Show that if a ∈ R, then:
sup{r ∈ Q : r < a} = a .

Seems like a very simple question, but the r is throwing me off. Do you prove it the same way as a natural number using an epsilon? or how do you prove a supremum with a rational number.
• Sep 30th 2010, 09:28 AM
Plato
Quote:

Originally Posted by habsfan31
Show that if a ∈ R, then:
sup{r ∈ Q : r < a} = a .

We know that $\displaystyle \sigma = \sup \left\{ {r \in \mathbb{Q}:r < a}\right\}$ exists.
Also $\displaystyle \sigma \le a$ because $\displaystyle a$ is an upper bound for the set.
Suppose that $\displaystyle \sigma<a$ then $\displaystyle \sigma<\dfrac{a+\sigma}{2}<a$.
That will give a contradication.
• Sep 30th 2010, 09:41 AM
habsfan31
Thanks, but im confused.
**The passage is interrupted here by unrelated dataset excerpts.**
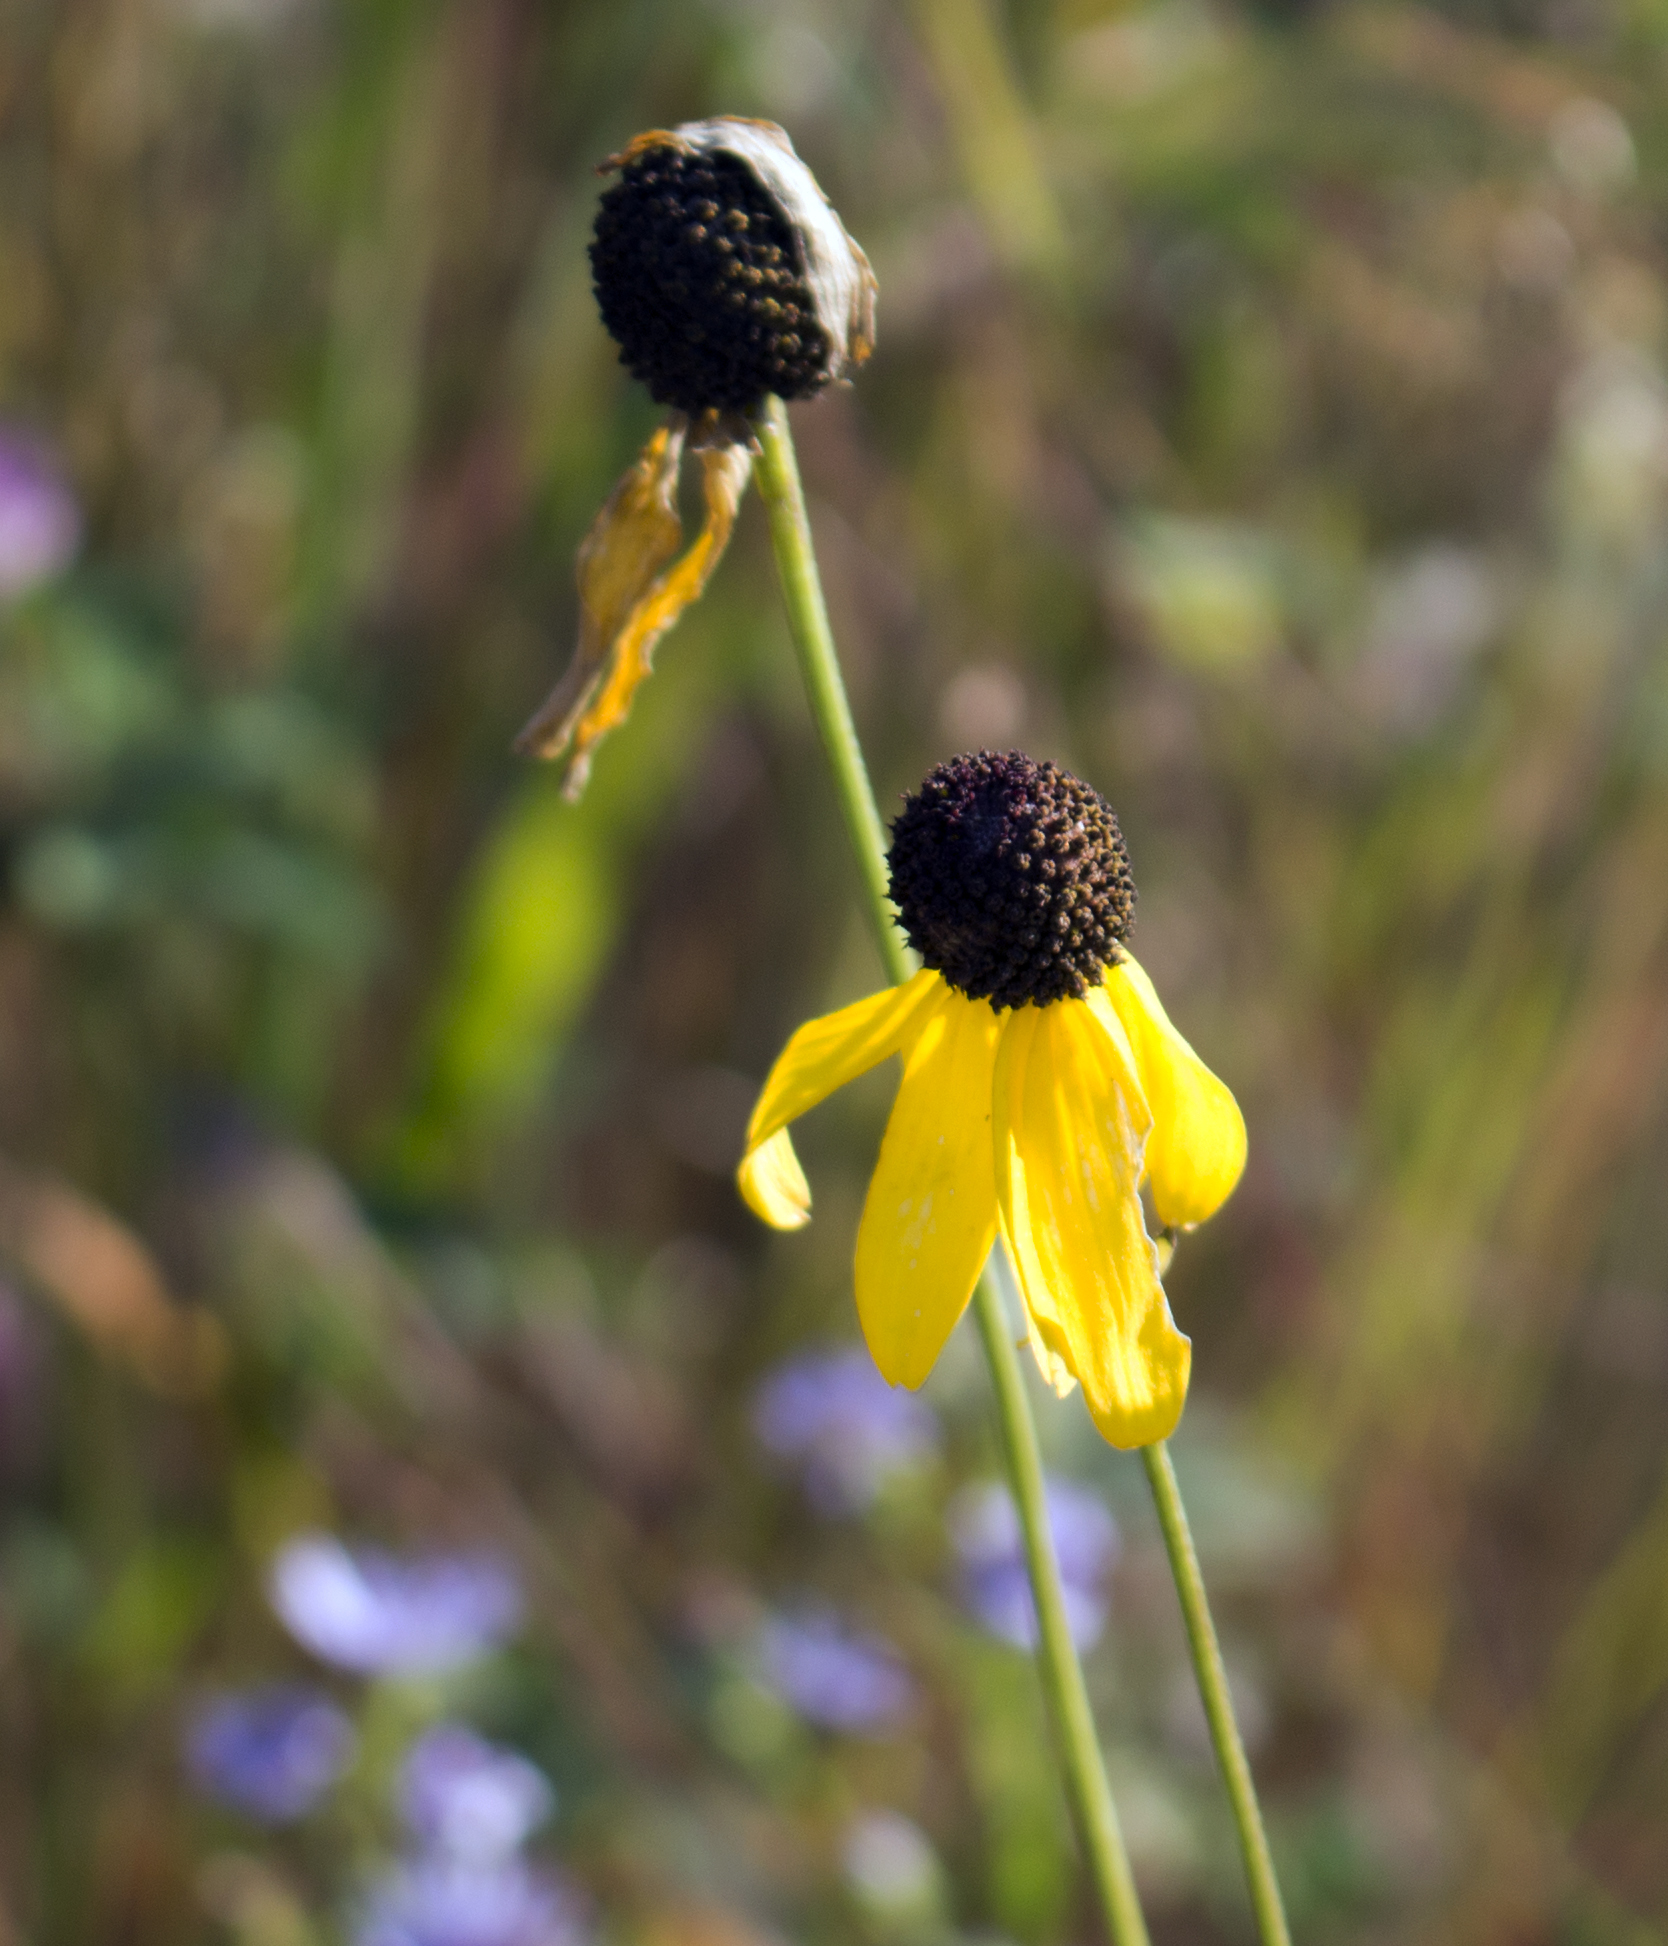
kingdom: Plantae
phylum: Tracheophyta
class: Magnoliopsida
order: Asterales
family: Asteraceae
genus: Ratibida
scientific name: Ratibida pinnata
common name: Drooping prairie-coneflower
How is http://www.mathhelpforum.com/math-he...cee5e4cfae.png a contradiction?
• Sep 30th 2010, 09:51 AM
Plato
Do you realize that between any two numbers there is a rational number?
• Sep 30th 2010, 09:55 AM
habsfan31
Yes.
• Sep 30th 2010, 03:16 PM
habsfan31
K i received help from a friend who took the course, hes not sure if hes right though.
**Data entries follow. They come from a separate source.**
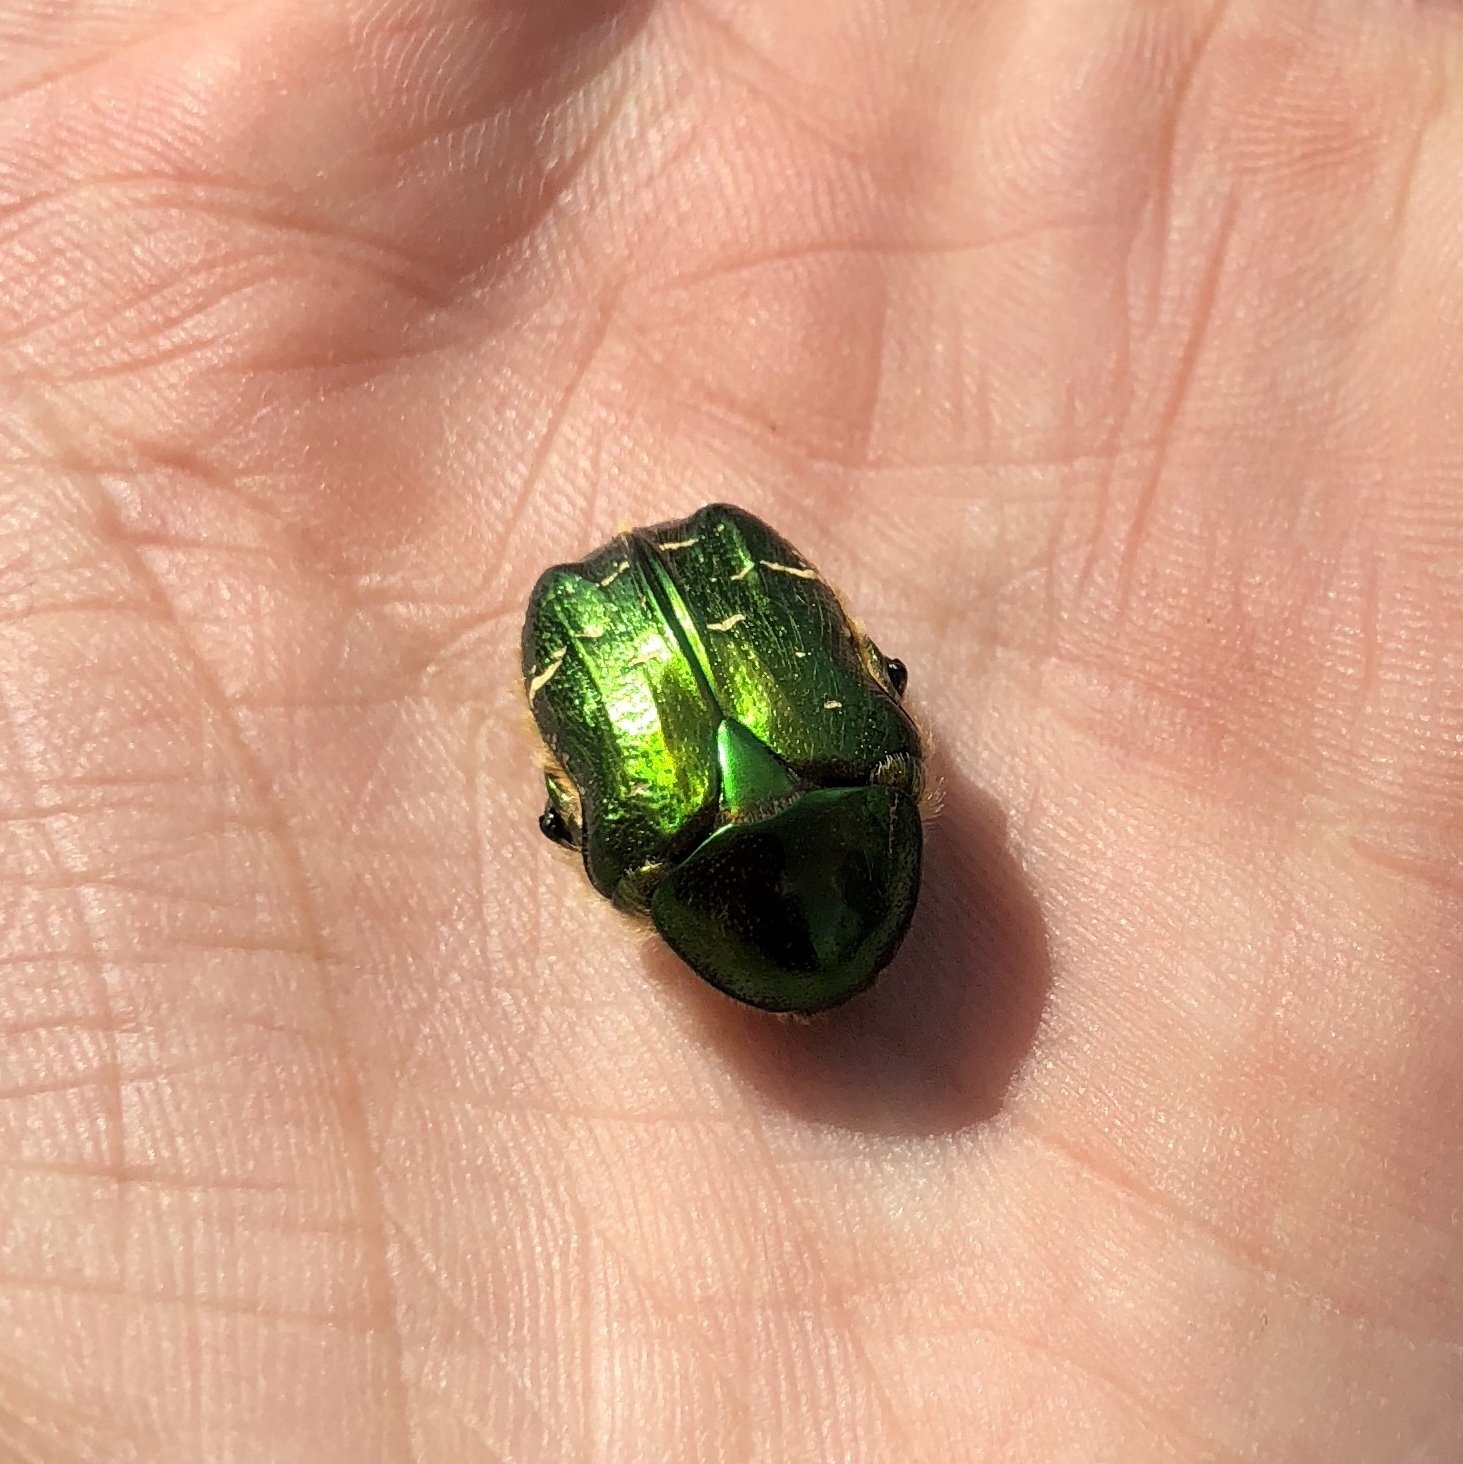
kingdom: Animalia
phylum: Arthropoda
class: Insecta
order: Coleoptera
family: Scarabaeidae
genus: Cetonia
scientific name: Cetonia aurata
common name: Rose chafer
He says that since Q is dense in R, every nonempty interval of R contains a rational.

From the definition of the set S = sup{r ∈ Q : r < a} it follows a is an upper bound of the set S. For every ε >0, the density of the rationals in R shows there is a rational r in (a - ε, a). So, a - ε < r < a, which shows a = sup S is the least upper bound of S.

Is this approach correct?
• Sep 30th 2010, 03:19 PM
Plato
Well of course. That was the whole point.